Karlsruhe prüft Anleihekäufe durch EZB:Hart an der Grenze

Karlsruhe prüft Anleihekäufe durch EZB: Auch Angela Merkel überließ die Entscheidung zur Rettung des Euro lieber Mario Draghi: Graffiti am Bauzaun vor dem neuen EZB-Gebäude in Frankfurt.

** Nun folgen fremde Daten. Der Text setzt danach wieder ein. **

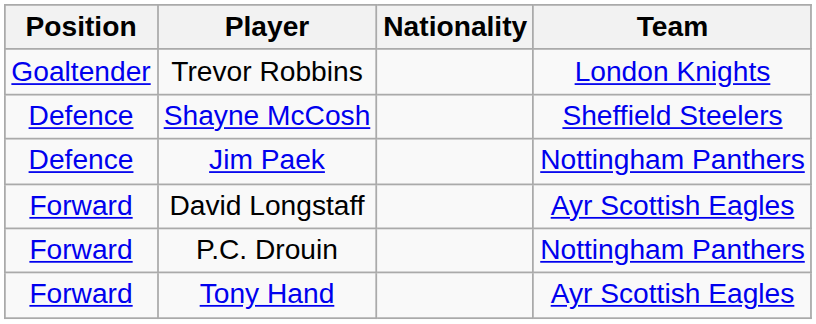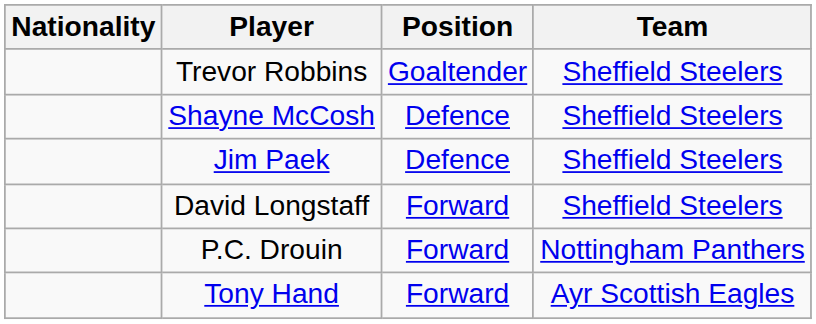columns swapped: Position <-> Nationality
Trevor Robbins | Team: London Knights -> Sheffield Steelers
Jim Paek | Team: Nottingham Panthers -> Sheffield Steelers
David Longstaff | Team: Ayr Scottish Eagles -> Sheffield Steelers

Auch Angela Merkel überließ die Entscheidung zur Rettung des Euro lieber Mario Draghi: Graffiti am Bauzaun vor dem neuen EZB-Gebäude in Frankfurt.

(Foto: AFP)

Hat die Europäische Zentralbank bei der Euro-Rettung ihre Befugnisse überschritten? Und wenn ja: Kann das Bundesverfassungsgericht die EZB in ihre Schranken weisen? Einiges spricht dafür, dass Karlsruhe das tun wird - nur wie gelingt es schonend?

Von Wolfgang Janisch, Karlsruhe

Nein, Jörg Asmussen sitzt nicht auf der Anklagebank, die gibt es im Bundesverfassungsgericht gar nicht. Der Direktor der Europäische Zentralbank (EZB) wird an diesem Dienstag in Karlsruhe von einem Rednerpult aus sprechen, und zwar als "sachverständiger Dritter", ebenso wie Bundesbankpräsident Jens Weidmann.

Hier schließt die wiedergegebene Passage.